**Task requirements:** Your job is to set down the stretch of entries that opens with the line containing "266 168 149.1" and closes with the line containing "189 143 147.3". Keep both end lines, copy each exactly, and add nothing.

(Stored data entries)
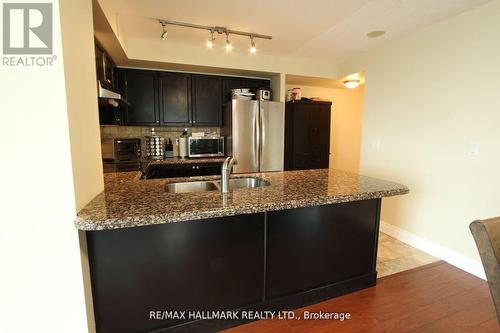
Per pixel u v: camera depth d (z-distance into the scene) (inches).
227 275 62.2
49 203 42.5
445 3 84.5
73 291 45.4
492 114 83.0
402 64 114.4
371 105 132.4
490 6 82.4
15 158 40.6
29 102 40.0
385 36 113.9
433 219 103.0
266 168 149.1
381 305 72.8
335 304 73.1
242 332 62.9
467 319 67.2
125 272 53.9
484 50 84.4
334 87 192.7
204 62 134.0
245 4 88.6
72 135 43.2
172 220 47.2
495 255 31.7
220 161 142.7
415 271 91.0
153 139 150.0
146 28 108.0
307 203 58.3
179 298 58.6
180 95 145.0
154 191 65.4
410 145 111.3
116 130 146.5
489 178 84.7
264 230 64.4
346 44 124.9
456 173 94.2
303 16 96.3
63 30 40.3
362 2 86.2
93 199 55.6
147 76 138.3
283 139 152.3
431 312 70.0
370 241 79.4
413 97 109.6
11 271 42.8
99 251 51.8
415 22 99.3
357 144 205.3
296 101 156.9
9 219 41.6
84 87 50.1
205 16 97.3
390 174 121.6
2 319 43.6
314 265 72.1
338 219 73.3
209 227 59.0
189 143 147.3
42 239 43.0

**Solution for this exercise:**
266 168 149.1
381 305 72.8
335 304 73.1
242 332 62.9
467 319 67.2
125 272 53.9
484 50 84.4
334 87 192.7
204 62 134.0
245 4 88.6
72 135 43.2
172 220 47.2
495 255 31.7
220 161 142.7
415 271 91.0
153 139 150.0
146 28 108.0
307 203 58.3
179 298 58.6
180 95 145.0
154 191 65.4
410 145 111.3
116 130 146.5
489 178 84.7
264 230 64.4
346 44 124.9
456 173 94.2
303 16 96.3
63 30 40.3
362 2 86.2
93 199 55.6
147 76 138.3
283 139 152.3
431 312 70.0
370 241 79.4
413 97 109.6
11 271 42.8
99 251 51.8
415 22 99.3
357 144 205.3
296 101 156.9
9 219 41.6
84 87 50.1
205 16 97.3
390 174 121.6
2 319 43.6
314 265 72.1
338 219 73.3
209 227 59.0
189 143 147.3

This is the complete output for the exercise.